No-one else will do it for you

“DIY” is the life-long motto of Joan Odiawe, who founded Grace Foundation in 2013, an education start-up, with no funding, but big ideas. Joan has had the passion and tenacity to make herself and her vision revolutionary. The Foundation is both a personal and professional venture.

When she was a toddler, her mother, Grace, died. She doesn’t really remember her, but Grace’s legacy was profound. In Nigeria, young women would approach her and share that her mother had helped them out of poverty. She was a strong proponent of women being financially independent. Her mother inspired the name for the Foundation. When Joan became a teenager, her father died. As an orphan, she was invisible to society. As Joan sighs, “In Nigeria, you’re only good for one thing – manual labour.” She was determined this would not be her story.

A vision propelled Joan, “I was going to help people, and in turn they would help me”. Devouring her only possessions, books, Joan developed a thirst for education. By some miracle, an opportunity arose and Joan grabbed and ran with it; her sister sponsored her to go to Canada. Arriving very small, shy, broken and demoralised in every way, on arrival in Toronto, people treated her as a human. She had been bullied in Nigeria due to her lisp and as a result, didn’t want to speak up in public. However, her Canadian teachers believed in her and even though her Nigerian school records didn’t match her ability, she convinced them to give her a chance. Joan’s sole focus became achieving good grades and advocating for herself – she had to do it herself. She did well – so well in fact, that she was offered a Merit Scholarship to York University to study Political Science. After a hard first year, self-doubt crept in and she nearly gave up. But, her sister and brother-in-law pushed her.

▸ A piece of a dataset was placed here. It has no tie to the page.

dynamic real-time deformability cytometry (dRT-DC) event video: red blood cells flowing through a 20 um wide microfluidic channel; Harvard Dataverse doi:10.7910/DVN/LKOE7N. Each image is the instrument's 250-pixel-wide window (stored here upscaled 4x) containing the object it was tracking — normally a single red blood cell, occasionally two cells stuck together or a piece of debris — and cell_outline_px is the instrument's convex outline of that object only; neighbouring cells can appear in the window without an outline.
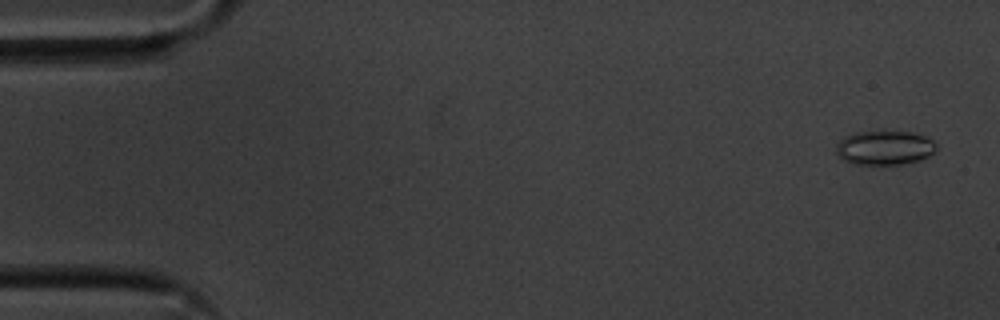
{"species": "common noctule bat (a hibernating species)", "species_latin": "Nyctalus noctula", "temperature_condition": "cold", "stored_images_in_passage": 56, "camera_frame_rate_fps": 3000, "um_per_image_px": 0.085, "animal": {"sex": "male", "body_mass_g": 20.1, "forearm_length_mm": 53.5}, "frame": {"image": 1, "passage_image": 3, "time_ms": 0.667, "image_size_px": [1000, 320], "cell_outline_px": [[936, 152], [920, 160], [900, 164], [856, 164], [844, 160], [836, 152], [836, 144], [844, 136], [852, 132], [884, 128], [912, 132], [924, 136], [932, 140], [936, 144]], "centroid_in_image_um": [75.18, 12.5], "position_along_channel_um": 9.8, "area_um2": 20.75}}
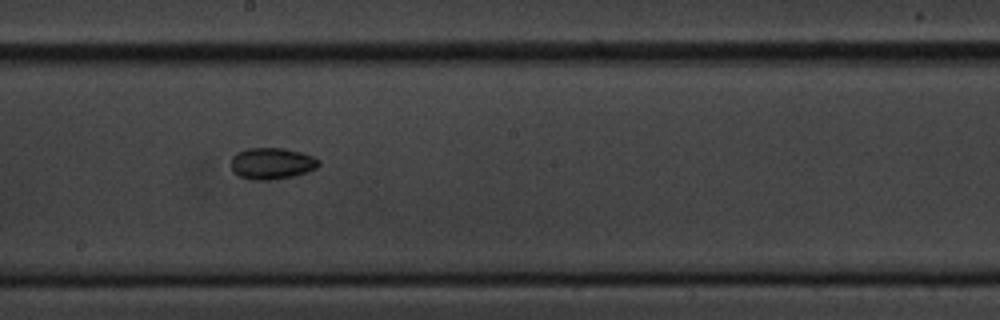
{"frame": {"image": 2, "passage_image": 31, "time_ms": 10.0, "image_size_px": [1000, 320], "cell_outline_px": [[320, 164], [316, 168], [308, 172], [292, 176], [272, 180], [256, 180], [240, 176], [232, 172], [232, 156], [236, 152], [248, 148], [284, 148], [300, 152], [312, 156], [320, 160]], "centroid_in_image_um": [23.11, 13.89], "position_along_channel_um": 225.1, "area_um2": 16.13}}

Upon completion, she applied for jobs, and received a call from a Boston organisation. She didn’t know anything about Boston, but hopped on the plane for adventure’s sake, and arrived in a city of summer and water. She loved it. She joined the American Association of University Women and dedicated her evenings to the association. Volunteering to organise a walk for women’s rights, she met a Professor focused on Intercultural and International Development Education. Seated at her table, the Professor turned to Joan, and said “You are destined for a big role in life” and taking her under her wing, Joan decided to focus on this angle of education and successfully applied to do a Masters at Florida International University. Her Masters in hand, her thirst for education was still not quenched, so she applied to do a PhD and ended up at Washington State.

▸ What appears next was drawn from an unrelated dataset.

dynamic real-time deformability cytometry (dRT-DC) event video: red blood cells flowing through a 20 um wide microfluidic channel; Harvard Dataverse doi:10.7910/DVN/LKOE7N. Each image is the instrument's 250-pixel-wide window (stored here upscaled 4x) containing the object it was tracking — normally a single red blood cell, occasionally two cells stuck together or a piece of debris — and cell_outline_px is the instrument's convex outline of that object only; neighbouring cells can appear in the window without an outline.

There, in 2005, she set up the African Special Interest Group of the Comparative and International Education Society (www.cies.org). She remained as founding chair until 2008. She went on to win many firsts such as the Woman of the Year Award, Washington University and the Martin Luther Award for Civic Engagement.

Joan considers herself an activist student, more interested in the process, rather than the outcome. She wants to commit the rest of her life to those in the same impoverished situation she found herself in Nigeria. Her hope is to give her people the tools of empowerment, replacing the circle of poverty with a circle of sufficiency. Her underlining message to those she aims to help is “DIY Development is the new way forward – no-one else will do it for you.” With the Foundation set up, Joan is in the process of moving back to Nigeria to continue her life’s mission.